Reproduce the listing below character for character; drop every image.
BEGIN Materials provided
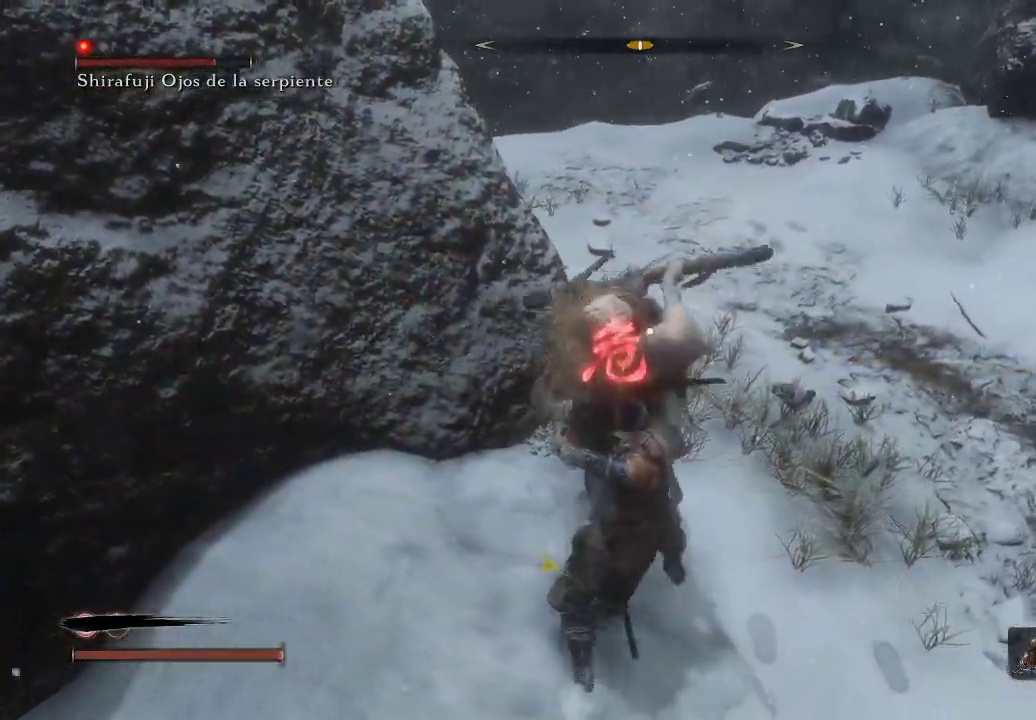
{"buttons": [], "left_stick": "right", "right_stick": "center", "events": [[67, "B", "down"], [83, "L1", "up"], [150, "B", "up"], [200, "B", "down"], [267, "B", "up"], [333, "B", "down"], [383, "B", "up"]]}
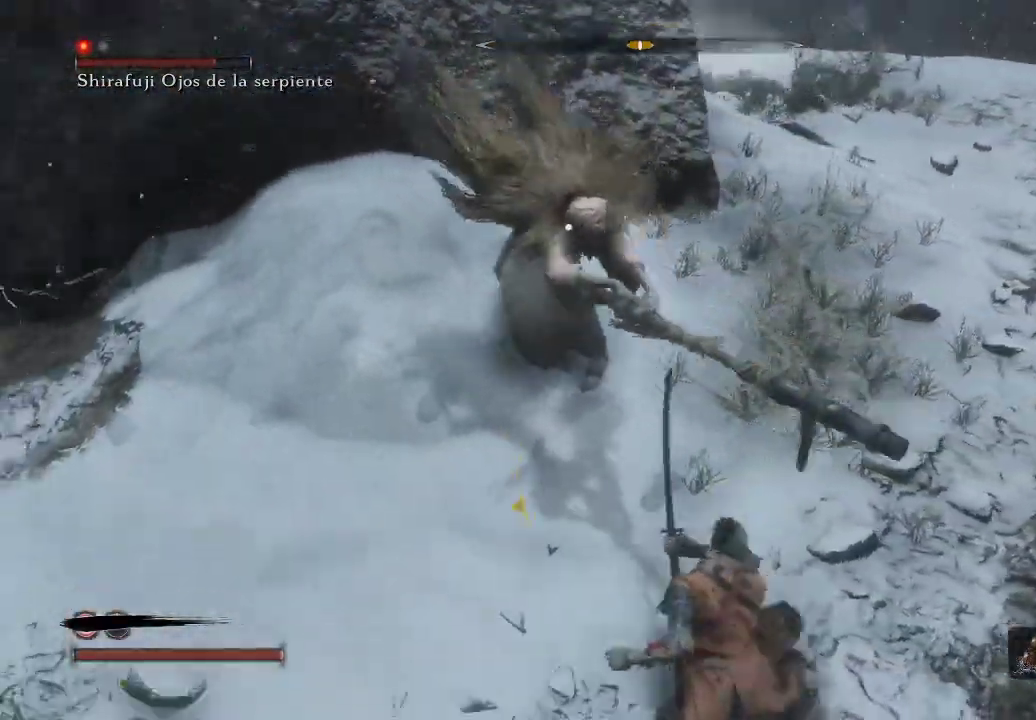
{"buttons": [], "left_stick": "right", "right_stick": "center", "events": []}
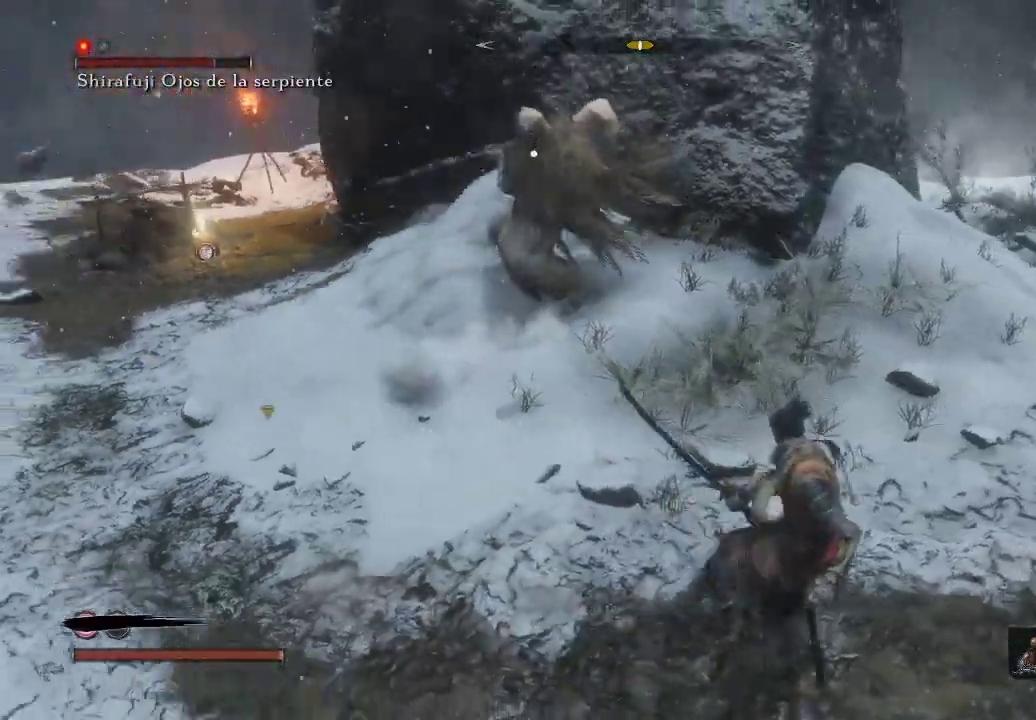
{"buttons": [], "left_stick": "up", "right_stick": "center", "events": [[117, "left_stick", "up"]]}
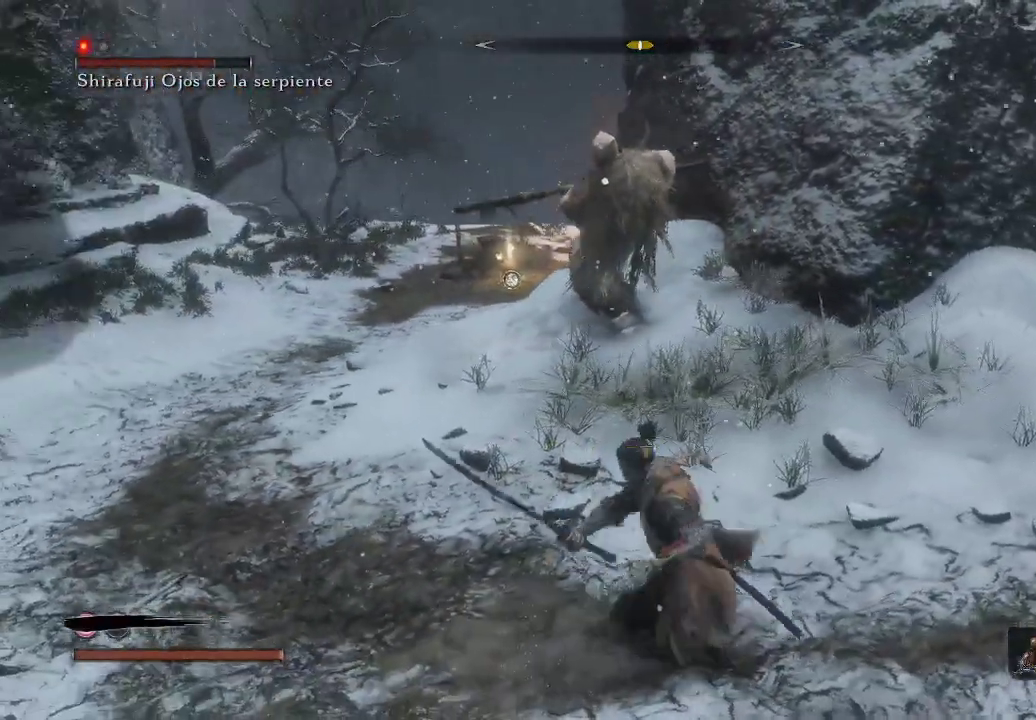
{"buttons": [], "left_stick": "up", "right_stick": "center", "events": []}
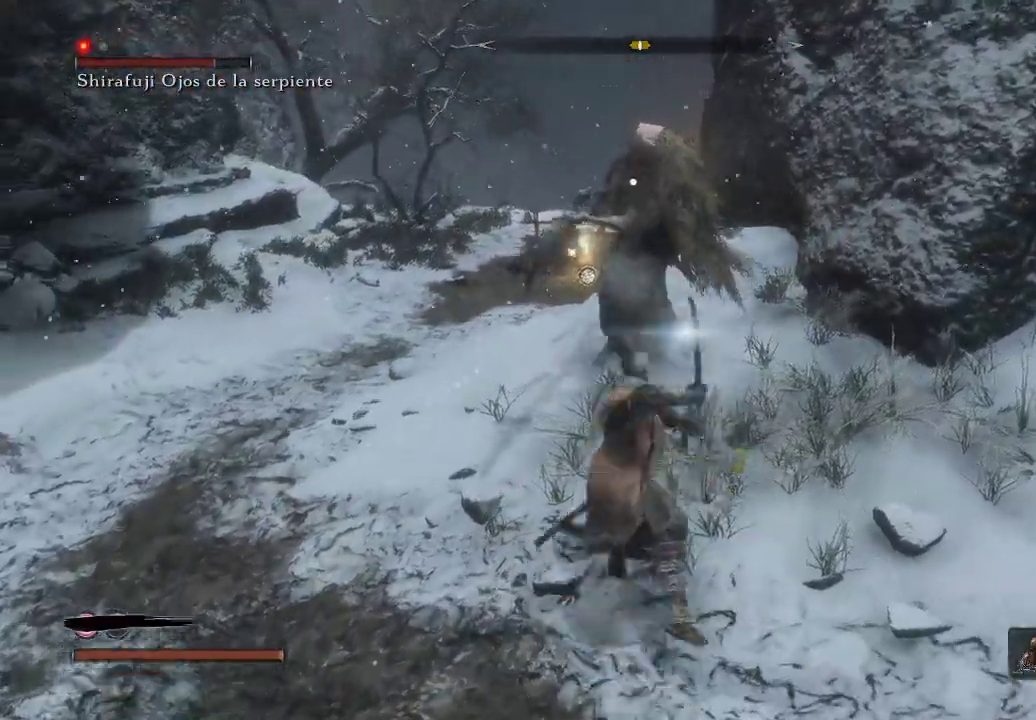
{"buttons": [], "left_stick": "center", "right_stick": "center", "events": [[450, "left_stick", "center"]]}
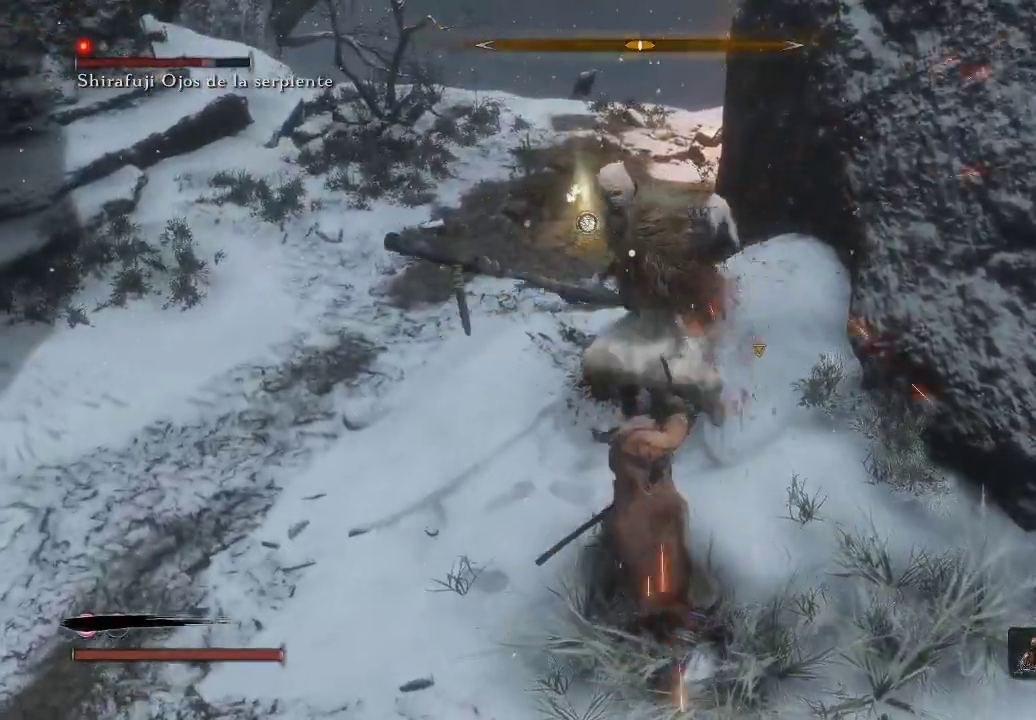
{"buttons": [], "left_stick": "left", "right_stick": "center", "events": [[67, "R1", "down"], [133, "left_stick", "up-left"], [200, "R1", "up"], [250, "left_stick", "left"], [317, "R1", "down"], [433, "R1", "up"]]}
END Materials provided
◆ Answer to this problem ◆
{"buttons": [], "left_stick": "right", "right_stick": "center", "events": [[67, "B", "down"], [83, "L1", "up"], [150, "B", "up"], [200, "B", "down"], [267, "B", "up"], [333, "B", "down"], [383, "B", "up"]]}
{"buttons": [], "left_stick": "right", "right_stick": "center", "events": []}
{"buttons": [], "left_stick": "up", "right_stick": "center", "events": [[117, "left_stick", "up"]]}
{"buttons": [], "left_stick": "up", "right_stick": "center", "events": []}
{"buttons": [], "left_stick": "center", "right_stick": "center", "events": [[450, "left_stick", "center"]]}
{"buttons": [], "left_stick": "left", "right_stick": "center", "events": [[67, "R1", "down"], [133, "left_stick", "up-left"], [200, "R1", "up"], [250, "left_stick", "left"], [317, "R1", "down"], [433, "R1", "up"]]}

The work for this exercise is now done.